9. Use Virtually Real Carpet Samples
COST: Free
WHAT IS IT? Eco-friendly design firm Tricycle Inc.’s Tryk sampling tool allows for a very realistic print of a carpet sample on paper stock, but is as recyclable as paper. The company estimates that since 2003, it created over 200,000 paper prints in place of carpet samples for various projects. So if you’re redecorating your living room or maybe an entire office tower, think about the waste you generate in the planning. Tricycle has an eco-impact planning calculator And when you do pick a new carpet, don’t just chuck it; contact the Carpet America Recovery Effort to find out how you can recycle your worn-out rugs.
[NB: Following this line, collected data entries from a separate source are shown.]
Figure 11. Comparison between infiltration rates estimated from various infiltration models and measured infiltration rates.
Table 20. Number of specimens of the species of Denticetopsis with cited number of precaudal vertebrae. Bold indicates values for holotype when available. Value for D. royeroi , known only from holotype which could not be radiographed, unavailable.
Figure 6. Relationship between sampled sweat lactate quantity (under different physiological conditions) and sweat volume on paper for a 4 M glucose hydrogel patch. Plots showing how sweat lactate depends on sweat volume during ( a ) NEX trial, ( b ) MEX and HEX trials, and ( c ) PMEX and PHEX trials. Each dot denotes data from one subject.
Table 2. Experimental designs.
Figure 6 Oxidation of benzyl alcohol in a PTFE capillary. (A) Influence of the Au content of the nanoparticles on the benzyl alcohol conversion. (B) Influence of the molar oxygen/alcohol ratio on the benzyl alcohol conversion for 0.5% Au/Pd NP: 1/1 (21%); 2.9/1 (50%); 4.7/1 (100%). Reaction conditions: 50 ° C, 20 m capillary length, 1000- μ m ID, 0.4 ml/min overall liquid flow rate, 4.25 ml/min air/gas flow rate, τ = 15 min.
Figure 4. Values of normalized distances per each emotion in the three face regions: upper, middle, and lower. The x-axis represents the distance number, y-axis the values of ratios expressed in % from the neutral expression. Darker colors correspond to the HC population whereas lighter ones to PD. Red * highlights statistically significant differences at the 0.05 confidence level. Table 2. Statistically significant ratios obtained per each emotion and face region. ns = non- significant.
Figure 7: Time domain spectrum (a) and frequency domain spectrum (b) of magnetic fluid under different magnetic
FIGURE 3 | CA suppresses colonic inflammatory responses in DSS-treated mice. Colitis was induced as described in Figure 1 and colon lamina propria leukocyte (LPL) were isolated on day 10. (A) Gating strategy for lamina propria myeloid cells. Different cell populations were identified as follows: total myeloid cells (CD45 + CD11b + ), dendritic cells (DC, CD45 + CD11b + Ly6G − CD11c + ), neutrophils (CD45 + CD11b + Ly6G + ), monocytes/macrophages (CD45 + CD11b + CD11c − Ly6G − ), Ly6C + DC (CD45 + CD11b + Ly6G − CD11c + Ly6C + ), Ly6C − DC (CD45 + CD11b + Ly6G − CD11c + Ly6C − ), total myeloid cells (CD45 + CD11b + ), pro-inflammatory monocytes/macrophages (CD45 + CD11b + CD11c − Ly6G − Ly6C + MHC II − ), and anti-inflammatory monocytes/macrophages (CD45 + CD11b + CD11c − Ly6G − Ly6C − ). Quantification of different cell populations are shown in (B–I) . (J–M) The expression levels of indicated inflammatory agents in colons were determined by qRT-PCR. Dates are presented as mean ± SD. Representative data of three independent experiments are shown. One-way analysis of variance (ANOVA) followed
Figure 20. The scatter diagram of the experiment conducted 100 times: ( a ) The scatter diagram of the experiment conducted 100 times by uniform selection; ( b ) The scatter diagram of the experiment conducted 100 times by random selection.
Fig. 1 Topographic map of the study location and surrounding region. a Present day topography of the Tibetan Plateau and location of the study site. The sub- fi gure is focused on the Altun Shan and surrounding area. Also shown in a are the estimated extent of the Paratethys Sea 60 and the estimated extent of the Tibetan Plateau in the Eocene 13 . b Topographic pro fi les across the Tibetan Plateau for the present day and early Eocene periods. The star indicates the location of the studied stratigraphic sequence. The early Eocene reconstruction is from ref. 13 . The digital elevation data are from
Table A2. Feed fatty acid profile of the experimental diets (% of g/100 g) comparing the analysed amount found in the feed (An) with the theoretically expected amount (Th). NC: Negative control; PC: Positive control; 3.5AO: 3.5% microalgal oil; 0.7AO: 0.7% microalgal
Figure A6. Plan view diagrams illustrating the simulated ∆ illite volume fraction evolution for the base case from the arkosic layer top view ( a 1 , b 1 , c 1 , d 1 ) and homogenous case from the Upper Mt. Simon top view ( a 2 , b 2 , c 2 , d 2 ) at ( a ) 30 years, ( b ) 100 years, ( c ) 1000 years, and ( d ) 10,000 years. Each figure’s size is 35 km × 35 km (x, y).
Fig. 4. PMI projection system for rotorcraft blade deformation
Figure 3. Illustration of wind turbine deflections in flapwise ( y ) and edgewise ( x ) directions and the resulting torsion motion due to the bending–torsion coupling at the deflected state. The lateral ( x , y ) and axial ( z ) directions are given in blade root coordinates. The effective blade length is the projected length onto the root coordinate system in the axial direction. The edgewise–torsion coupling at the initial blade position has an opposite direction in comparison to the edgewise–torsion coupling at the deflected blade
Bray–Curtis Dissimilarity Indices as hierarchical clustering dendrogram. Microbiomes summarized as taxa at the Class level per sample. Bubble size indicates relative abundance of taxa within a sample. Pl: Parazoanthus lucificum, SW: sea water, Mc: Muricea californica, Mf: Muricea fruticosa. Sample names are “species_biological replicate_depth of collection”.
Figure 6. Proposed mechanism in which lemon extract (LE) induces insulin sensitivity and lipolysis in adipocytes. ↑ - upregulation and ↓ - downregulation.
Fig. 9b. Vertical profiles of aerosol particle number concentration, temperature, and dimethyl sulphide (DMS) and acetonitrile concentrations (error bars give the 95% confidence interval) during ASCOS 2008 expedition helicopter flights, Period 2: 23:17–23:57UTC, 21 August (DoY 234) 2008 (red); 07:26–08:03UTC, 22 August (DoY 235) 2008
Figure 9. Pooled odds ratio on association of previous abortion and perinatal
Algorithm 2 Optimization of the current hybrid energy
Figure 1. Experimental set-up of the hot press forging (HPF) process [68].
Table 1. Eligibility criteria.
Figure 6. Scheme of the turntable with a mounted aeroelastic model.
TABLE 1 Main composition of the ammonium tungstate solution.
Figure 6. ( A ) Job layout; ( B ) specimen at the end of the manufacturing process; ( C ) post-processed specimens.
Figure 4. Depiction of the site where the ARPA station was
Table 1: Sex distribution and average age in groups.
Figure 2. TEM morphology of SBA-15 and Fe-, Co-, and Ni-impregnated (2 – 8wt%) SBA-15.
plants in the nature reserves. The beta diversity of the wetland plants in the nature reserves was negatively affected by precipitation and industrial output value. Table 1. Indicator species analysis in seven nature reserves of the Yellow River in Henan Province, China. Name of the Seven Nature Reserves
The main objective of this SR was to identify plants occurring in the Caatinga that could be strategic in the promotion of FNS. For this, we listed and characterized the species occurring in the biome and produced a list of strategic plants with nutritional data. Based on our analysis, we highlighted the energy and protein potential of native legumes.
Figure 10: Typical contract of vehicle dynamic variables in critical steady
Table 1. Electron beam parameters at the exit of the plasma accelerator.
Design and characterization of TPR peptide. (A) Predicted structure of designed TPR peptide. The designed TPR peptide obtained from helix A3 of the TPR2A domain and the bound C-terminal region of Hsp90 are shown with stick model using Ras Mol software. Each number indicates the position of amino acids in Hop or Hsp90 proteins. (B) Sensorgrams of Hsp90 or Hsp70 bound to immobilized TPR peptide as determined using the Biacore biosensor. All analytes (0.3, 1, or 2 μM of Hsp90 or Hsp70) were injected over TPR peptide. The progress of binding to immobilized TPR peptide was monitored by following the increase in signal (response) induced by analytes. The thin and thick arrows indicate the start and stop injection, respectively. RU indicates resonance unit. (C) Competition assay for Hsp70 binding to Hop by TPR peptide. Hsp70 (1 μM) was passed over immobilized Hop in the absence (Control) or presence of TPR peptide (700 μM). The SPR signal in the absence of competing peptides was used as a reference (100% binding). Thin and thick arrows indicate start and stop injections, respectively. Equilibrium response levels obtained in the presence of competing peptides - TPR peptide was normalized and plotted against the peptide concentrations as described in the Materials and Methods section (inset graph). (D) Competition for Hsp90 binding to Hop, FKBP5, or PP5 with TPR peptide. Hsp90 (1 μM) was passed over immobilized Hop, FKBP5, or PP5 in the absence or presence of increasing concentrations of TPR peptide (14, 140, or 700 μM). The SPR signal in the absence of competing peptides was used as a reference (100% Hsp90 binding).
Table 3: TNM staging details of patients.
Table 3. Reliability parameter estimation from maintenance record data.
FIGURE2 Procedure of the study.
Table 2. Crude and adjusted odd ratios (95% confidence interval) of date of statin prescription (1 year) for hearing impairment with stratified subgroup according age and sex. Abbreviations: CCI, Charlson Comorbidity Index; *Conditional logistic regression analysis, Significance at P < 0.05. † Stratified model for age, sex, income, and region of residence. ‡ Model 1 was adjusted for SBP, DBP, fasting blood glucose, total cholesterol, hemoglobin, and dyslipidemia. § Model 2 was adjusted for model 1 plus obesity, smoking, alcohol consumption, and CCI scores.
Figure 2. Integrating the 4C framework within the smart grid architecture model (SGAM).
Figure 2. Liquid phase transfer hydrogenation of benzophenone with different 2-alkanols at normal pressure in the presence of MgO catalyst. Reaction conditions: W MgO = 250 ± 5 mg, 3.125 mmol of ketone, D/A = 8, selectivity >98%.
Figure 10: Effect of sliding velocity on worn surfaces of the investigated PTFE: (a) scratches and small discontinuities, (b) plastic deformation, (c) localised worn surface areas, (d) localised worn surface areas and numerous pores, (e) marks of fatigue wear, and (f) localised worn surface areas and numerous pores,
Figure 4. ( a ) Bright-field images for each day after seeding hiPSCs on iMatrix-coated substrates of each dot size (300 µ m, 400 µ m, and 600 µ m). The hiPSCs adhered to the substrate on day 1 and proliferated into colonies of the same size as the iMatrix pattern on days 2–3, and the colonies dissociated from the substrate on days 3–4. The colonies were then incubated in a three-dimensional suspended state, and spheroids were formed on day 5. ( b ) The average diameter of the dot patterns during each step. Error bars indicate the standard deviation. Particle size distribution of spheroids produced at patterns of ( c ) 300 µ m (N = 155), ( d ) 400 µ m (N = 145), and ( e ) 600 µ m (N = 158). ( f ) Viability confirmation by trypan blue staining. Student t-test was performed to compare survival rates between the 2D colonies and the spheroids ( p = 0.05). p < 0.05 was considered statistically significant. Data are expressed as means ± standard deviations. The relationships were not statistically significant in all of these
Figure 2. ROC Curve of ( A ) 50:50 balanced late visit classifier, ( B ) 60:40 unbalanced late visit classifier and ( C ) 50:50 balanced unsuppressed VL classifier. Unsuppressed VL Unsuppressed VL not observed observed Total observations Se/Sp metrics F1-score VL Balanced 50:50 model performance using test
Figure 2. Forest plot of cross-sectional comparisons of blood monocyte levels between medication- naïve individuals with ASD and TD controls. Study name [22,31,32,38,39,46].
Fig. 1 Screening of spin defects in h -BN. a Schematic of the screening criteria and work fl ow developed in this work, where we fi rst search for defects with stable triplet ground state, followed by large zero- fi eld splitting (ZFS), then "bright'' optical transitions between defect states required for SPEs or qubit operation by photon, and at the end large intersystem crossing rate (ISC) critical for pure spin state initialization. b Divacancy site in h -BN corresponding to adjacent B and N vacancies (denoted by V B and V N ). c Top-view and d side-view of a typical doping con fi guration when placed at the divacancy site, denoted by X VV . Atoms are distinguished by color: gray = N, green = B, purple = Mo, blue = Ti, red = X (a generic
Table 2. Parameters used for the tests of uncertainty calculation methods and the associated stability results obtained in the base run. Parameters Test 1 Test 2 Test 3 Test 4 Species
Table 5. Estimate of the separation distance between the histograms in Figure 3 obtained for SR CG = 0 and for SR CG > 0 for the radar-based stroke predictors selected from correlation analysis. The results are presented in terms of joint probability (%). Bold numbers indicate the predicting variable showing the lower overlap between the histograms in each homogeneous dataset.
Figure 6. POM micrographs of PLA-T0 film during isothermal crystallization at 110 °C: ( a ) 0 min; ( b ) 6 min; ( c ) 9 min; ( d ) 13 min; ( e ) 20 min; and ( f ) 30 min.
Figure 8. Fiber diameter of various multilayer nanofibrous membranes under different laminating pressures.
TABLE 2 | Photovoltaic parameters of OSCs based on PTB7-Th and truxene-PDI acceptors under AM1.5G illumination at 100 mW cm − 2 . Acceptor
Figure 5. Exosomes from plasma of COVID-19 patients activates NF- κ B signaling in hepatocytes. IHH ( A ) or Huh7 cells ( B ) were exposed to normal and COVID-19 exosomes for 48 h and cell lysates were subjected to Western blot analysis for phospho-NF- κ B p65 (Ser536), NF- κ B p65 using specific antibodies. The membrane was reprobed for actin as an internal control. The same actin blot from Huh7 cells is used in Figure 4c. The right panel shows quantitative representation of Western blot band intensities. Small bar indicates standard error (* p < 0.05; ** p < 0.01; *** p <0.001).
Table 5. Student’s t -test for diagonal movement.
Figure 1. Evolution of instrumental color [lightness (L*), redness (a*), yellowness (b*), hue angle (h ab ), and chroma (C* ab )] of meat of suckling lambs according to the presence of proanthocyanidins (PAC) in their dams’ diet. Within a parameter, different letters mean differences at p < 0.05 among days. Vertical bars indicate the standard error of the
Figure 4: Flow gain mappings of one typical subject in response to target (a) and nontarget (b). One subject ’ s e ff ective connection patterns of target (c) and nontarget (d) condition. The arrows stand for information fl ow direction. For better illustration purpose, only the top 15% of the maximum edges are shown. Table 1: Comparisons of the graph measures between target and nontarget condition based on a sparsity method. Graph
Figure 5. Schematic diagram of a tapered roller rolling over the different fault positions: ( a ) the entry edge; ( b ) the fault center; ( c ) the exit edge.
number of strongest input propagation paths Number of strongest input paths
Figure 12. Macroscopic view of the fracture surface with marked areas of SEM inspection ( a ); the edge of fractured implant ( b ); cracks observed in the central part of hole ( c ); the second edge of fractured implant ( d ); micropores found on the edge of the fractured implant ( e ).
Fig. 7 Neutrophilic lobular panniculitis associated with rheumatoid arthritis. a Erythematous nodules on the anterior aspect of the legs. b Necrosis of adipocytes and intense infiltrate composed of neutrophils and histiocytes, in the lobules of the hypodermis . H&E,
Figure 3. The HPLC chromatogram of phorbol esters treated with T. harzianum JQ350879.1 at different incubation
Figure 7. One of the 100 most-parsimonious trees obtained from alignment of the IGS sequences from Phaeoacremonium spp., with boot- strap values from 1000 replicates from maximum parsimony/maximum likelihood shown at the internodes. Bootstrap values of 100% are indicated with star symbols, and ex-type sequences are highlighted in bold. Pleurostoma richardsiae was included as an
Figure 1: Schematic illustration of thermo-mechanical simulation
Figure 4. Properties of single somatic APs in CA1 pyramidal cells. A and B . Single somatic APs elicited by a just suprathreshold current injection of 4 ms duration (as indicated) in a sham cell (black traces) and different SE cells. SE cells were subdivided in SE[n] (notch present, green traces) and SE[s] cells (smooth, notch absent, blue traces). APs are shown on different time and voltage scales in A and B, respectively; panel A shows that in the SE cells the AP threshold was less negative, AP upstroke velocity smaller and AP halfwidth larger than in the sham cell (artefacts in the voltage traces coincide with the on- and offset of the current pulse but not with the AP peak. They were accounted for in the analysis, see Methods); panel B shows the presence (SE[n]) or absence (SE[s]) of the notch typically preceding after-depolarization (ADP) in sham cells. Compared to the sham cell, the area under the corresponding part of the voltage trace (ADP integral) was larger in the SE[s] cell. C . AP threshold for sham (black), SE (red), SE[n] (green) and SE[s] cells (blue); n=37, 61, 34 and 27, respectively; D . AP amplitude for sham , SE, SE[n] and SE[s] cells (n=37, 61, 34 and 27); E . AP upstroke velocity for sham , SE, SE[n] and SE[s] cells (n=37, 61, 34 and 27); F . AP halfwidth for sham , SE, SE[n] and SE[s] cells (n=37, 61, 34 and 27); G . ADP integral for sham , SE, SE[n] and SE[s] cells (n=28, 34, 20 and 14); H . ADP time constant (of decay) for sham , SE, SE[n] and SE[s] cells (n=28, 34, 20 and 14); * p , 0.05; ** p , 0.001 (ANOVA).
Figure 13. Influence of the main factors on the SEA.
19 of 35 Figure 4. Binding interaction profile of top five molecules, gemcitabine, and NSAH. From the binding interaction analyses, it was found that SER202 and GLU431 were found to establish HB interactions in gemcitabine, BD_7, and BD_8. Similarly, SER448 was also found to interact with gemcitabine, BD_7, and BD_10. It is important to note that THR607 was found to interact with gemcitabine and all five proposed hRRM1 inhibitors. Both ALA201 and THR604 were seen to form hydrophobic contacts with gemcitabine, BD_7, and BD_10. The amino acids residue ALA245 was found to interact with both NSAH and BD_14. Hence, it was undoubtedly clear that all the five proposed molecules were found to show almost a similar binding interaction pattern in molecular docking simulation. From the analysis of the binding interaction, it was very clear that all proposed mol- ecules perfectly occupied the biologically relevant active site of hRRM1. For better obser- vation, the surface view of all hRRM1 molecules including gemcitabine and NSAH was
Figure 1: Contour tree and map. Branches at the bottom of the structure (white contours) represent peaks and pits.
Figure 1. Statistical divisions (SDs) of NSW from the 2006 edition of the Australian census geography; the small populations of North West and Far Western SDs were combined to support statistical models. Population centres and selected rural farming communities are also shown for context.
10. Charge Your Cellphone with Kinetic Energy
COST: Less that $50 (we hope)
WHAT IS IT? Idaho’s ME2 Power Inc. wants to help you harness that wasted energy you emit by talking with your hands while on your cell. They’re testing a rechargeable battery powered by the user’s kinetic energy. The concept isn’t necessarily new, with some watch models that run on you swinging your arms now years old, but ME2’s innovations deliver three to seven times more power than competing kinetic-energy solutions. The company is testing it with a pretty good kinetic audience who often finds itself far from a wall plug: the U.S. military. Rumors are a commercial model will be out by the end of the year.